━━━━━ DATA PROVIDED
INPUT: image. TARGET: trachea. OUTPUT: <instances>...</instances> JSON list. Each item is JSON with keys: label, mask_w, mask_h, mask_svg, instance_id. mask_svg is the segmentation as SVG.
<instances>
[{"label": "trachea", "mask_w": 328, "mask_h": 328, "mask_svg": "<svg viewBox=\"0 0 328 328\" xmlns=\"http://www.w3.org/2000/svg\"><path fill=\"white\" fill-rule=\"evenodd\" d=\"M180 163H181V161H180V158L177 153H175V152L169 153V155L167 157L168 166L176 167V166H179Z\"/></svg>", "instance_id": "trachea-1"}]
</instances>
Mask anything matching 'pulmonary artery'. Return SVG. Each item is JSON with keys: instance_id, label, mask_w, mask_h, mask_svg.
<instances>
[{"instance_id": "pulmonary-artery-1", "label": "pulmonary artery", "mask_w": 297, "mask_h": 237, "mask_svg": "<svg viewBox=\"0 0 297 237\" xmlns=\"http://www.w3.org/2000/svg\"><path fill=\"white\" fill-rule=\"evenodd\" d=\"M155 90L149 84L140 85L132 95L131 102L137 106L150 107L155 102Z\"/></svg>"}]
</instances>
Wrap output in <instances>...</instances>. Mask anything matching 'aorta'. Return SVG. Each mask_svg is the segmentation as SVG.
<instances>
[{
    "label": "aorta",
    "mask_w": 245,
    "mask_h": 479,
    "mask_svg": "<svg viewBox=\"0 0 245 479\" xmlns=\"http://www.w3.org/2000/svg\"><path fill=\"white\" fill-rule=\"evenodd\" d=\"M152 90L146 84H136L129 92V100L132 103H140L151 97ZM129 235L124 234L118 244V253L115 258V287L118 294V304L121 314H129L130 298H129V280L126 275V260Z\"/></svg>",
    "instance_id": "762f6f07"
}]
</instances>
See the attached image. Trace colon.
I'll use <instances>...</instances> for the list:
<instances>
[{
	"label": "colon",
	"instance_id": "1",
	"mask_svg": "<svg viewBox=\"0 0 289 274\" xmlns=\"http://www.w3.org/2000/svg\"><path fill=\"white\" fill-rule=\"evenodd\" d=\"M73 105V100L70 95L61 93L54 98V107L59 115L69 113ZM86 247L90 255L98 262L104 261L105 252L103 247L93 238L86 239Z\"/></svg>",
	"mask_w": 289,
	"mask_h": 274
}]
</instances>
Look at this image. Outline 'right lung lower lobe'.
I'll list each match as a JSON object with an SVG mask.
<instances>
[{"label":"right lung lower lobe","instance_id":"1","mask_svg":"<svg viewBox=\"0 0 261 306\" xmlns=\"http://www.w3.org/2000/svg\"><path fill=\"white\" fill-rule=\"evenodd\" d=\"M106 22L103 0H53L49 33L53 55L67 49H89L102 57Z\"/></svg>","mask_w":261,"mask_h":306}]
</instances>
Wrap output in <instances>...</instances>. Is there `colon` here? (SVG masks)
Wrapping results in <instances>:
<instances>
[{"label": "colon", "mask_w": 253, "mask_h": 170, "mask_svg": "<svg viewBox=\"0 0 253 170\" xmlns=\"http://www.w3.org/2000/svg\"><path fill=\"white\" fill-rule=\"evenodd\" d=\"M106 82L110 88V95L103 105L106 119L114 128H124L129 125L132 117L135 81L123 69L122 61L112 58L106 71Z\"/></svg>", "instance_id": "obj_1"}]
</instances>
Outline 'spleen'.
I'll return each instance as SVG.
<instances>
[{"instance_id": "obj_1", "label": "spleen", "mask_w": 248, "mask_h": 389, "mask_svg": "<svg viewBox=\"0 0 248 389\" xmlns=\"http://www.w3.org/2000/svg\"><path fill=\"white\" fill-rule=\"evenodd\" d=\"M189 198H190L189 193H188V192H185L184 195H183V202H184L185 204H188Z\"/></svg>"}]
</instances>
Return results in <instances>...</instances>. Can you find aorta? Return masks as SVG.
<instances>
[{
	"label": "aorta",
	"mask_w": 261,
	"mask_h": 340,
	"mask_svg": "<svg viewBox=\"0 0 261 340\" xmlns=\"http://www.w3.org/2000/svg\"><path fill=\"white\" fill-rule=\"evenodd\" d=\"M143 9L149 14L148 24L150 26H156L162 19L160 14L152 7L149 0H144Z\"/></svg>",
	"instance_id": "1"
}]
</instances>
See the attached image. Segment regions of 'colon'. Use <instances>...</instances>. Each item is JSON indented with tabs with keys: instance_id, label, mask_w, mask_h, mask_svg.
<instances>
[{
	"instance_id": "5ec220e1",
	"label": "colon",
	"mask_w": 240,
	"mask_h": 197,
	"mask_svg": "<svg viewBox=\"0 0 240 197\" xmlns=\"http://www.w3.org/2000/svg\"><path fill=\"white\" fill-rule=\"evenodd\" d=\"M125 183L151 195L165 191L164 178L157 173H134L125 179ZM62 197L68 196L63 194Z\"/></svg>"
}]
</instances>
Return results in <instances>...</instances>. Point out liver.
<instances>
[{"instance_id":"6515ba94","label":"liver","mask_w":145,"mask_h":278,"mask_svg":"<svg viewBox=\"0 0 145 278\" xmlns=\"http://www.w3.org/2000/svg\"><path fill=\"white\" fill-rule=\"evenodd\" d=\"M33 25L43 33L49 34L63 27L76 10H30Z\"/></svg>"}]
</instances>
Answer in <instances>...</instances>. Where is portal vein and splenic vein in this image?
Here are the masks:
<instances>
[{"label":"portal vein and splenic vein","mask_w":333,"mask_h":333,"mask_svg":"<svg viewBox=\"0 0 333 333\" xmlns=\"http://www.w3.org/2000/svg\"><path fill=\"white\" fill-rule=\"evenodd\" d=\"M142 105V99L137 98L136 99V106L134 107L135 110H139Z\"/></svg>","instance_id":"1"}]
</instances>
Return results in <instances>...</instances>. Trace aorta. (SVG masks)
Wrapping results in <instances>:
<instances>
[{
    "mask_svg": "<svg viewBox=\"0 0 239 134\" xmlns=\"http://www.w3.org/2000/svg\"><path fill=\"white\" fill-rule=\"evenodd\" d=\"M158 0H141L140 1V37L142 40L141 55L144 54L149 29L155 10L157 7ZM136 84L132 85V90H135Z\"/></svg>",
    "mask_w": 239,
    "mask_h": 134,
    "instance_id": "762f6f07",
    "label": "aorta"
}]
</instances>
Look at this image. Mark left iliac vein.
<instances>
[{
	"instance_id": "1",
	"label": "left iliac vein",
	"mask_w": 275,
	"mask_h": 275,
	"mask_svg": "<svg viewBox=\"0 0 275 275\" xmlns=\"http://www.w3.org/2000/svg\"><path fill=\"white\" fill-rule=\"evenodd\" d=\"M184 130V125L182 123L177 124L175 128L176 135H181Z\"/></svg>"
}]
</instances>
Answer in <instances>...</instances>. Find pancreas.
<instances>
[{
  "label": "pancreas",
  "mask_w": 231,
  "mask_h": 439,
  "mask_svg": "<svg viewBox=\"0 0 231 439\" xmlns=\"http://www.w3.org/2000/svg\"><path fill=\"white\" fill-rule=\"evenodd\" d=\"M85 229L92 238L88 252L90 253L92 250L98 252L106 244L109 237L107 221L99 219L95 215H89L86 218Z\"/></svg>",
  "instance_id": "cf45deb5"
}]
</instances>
━━━━━━━━━━
> SHORT PROBLEM: How many lines of the material above contain the string "Answer"? Case counts. Give only the number.

> THE RESPONSE: 2